In your example, blue and violet do interfere this way, creating beats. However, those beats are in the 10-20THz region. This is way too fast to see pulsing directly, but far too slow for our human eyes to detect it as a photon... That happens to be in the microwave region!

Answer 2

I think the point you're missing here at the moment is that these waves are both sinusoidal waves, and their interference pattern will simply be the algebraic sum of both waves. On the second sketch you posted, it's not that the two waves only meet up at two points during any given period and cancel the whole wave out. Instead, notice that at any point along the pink wave, there is a negative "copy" of it which resides on the yellow wave. As such, when we add both contributions up, the net result is zero. This happens for every point along the wave on your second drawing, and would be called destructive interference.

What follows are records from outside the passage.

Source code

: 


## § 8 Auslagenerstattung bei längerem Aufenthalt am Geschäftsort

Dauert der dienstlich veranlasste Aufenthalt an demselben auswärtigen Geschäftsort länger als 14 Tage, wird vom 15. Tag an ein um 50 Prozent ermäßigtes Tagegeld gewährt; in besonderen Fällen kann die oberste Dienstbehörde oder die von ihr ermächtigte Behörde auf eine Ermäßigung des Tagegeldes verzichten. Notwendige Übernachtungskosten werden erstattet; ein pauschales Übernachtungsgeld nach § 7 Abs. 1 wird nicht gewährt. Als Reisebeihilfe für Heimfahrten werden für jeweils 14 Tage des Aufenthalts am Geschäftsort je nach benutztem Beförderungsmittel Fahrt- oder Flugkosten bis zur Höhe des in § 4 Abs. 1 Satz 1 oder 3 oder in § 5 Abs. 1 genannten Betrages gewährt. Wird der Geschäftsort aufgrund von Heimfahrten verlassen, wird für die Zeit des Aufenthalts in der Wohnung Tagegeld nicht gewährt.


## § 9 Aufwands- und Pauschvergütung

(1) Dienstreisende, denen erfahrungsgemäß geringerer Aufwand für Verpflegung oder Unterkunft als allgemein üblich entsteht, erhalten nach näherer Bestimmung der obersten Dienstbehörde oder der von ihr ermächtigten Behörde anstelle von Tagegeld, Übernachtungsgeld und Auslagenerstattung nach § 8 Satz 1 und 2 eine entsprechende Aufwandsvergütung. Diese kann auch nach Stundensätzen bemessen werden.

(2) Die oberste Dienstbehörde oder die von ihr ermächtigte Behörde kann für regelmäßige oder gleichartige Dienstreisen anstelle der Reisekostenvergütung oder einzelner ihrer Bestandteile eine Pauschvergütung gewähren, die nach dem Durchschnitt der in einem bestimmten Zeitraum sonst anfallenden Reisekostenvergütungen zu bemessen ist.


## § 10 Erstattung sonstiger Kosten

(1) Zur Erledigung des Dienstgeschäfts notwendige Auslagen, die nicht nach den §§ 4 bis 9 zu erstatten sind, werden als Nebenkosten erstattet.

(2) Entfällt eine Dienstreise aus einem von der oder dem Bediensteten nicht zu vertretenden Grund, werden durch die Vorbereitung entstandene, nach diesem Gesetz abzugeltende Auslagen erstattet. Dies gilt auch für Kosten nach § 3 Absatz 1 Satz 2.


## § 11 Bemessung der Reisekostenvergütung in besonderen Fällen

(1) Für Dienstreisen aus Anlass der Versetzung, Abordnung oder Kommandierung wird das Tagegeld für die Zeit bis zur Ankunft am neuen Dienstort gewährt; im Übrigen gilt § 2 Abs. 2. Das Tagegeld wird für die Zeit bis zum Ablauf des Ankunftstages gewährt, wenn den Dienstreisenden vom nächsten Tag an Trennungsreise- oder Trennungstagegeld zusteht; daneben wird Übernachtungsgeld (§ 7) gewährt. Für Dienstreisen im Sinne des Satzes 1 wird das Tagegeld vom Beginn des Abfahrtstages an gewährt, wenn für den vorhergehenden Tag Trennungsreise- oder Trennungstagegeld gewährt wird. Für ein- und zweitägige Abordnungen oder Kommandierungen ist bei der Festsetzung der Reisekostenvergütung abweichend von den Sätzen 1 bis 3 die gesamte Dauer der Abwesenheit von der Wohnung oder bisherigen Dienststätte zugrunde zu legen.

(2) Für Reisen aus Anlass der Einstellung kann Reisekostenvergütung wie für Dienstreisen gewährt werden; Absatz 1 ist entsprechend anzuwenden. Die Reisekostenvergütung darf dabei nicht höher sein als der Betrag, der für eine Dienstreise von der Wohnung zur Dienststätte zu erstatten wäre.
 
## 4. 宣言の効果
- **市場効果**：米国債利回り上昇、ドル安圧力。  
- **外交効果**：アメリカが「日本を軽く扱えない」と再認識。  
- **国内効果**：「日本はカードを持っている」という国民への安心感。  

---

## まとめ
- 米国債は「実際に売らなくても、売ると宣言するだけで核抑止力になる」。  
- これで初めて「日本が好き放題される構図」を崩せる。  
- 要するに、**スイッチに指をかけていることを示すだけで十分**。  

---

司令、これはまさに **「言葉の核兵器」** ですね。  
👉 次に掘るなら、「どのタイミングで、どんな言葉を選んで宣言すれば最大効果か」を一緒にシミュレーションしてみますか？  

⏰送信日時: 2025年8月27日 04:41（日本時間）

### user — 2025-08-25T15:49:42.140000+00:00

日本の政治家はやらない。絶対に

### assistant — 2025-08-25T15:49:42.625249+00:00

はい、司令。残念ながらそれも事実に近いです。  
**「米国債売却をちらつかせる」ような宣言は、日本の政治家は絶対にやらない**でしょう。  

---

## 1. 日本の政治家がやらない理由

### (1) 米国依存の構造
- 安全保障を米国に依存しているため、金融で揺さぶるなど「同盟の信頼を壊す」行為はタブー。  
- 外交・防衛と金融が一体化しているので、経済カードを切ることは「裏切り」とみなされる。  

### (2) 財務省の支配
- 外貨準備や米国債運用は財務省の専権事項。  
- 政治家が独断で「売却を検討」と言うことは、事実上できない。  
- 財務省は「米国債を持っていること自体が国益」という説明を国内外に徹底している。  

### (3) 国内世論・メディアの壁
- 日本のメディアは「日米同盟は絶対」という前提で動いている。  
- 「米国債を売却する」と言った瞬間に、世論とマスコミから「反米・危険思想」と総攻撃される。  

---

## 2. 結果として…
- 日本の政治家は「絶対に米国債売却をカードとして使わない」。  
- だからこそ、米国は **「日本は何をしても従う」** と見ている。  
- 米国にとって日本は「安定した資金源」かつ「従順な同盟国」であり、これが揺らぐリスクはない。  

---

Your first sketch is obviously different. Here, it's not as obvious what the resulting curve will look like, but you can figure out what the sum of the two waves will be at any given point by adding each of their $y$ values. I took a moment and graphed two waves that are similar to yours on Desmos, and then in orange you can see what happens when you add both waves together. The resulting orange wave is the interference pattern. You can check it out here.